**WORK TO BE COMPLETED:** These records contain pictures, which must be left out; copy exactly the lines from the one with "22: (122, 65)" up to and including the one with "40: (340, 268)".

Start of PROVIDED ENTRIES

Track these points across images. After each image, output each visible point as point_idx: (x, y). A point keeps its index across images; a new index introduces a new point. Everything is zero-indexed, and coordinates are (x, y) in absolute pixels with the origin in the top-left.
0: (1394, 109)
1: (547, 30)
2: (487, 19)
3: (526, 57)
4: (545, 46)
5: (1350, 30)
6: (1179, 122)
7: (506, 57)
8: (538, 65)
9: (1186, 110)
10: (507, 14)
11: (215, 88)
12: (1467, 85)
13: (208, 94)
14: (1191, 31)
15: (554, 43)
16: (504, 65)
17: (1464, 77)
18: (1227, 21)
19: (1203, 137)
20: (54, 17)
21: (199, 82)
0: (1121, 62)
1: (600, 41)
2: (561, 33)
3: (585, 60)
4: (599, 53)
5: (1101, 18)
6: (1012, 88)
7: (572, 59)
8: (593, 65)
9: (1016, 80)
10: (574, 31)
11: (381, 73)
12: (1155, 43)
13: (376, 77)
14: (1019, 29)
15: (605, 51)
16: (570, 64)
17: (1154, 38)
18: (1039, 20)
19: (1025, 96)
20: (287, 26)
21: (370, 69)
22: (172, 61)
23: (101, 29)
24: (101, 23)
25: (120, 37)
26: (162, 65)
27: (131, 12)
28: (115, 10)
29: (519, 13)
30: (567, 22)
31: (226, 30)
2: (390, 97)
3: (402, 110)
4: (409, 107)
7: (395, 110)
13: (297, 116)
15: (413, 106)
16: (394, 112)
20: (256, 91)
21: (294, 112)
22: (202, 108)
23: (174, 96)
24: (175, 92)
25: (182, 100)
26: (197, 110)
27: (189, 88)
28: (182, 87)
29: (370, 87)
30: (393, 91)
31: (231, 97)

End of PROVIDED ENTRIES
Start of PROVIDED ENTRIES

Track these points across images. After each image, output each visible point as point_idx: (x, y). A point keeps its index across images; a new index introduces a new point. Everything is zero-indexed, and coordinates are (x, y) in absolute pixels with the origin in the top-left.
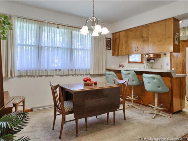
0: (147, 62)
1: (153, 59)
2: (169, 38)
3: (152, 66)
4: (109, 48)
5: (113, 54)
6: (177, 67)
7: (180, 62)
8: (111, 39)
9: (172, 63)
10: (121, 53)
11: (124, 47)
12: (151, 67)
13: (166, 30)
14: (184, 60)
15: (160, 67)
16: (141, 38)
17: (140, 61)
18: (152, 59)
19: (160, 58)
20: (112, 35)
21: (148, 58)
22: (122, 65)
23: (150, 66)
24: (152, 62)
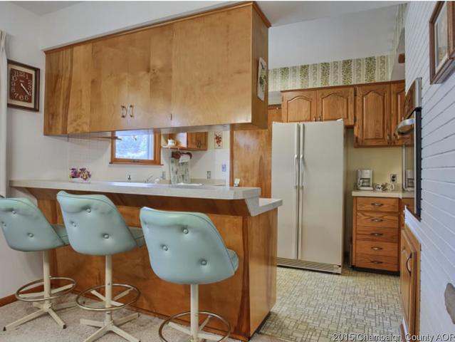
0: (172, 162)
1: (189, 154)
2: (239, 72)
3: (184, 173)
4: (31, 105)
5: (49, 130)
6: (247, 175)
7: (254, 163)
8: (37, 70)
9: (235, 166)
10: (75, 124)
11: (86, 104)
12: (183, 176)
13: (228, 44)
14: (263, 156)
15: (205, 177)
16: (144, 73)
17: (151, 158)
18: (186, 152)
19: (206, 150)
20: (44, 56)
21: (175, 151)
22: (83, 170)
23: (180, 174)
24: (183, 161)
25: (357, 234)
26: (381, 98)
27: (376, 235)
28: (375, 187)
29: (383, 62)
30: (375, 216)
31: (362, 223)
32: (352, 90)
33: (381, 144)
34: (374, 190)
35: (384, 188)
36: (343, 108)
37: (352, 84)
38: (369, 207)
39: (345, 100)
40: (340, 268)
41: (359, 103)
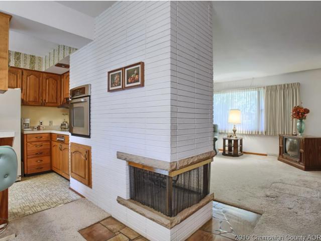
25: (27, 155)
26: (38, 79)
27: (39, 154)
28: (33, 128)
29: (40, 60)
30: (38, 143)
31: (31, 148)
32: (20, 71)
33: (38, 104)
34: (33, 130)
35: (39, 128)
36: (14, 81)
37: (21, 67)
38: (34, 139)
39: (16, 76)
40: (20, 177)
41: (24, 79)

End of PROVIDED ENTRIES

**SOLUTION:**
22: (122, 65)
23: (150, 66)
24: (152, 62)
0: (172, 162)
1: (189, 154)
2: (239, 72)
3: (184, 173)
4: (31, 105)
5: (49, 130)
6: (247, 175)
7: (254, 163)
8: (37, 70)
9: (235, 166)
10: (75, 124)
11: (86, 104)
12: (183, 176)
13: (228, 44)
14: (263, 156)
15: (205, 177)
16: (144, 73)
17: (151, 158)
18: (186, 152)
19: (206, 150)
20: (44, 56)
21: (175, 151)
22: (83, 170)
23: (180, 174)
24: (183, 161)
25: (357, 234)
26: (381, 98)
27: (376, 235)
28: (375, 187)
29: (383, 62)
30: (375, 216)
31: (362, 223)
32: (352, 90)
33: (381, 144)
34: (374, 190)
35: (384, 188)
36: (343, 108)
37: (352, 84)
38: (369, 207)
39: (345, 100)
40: (340, 268)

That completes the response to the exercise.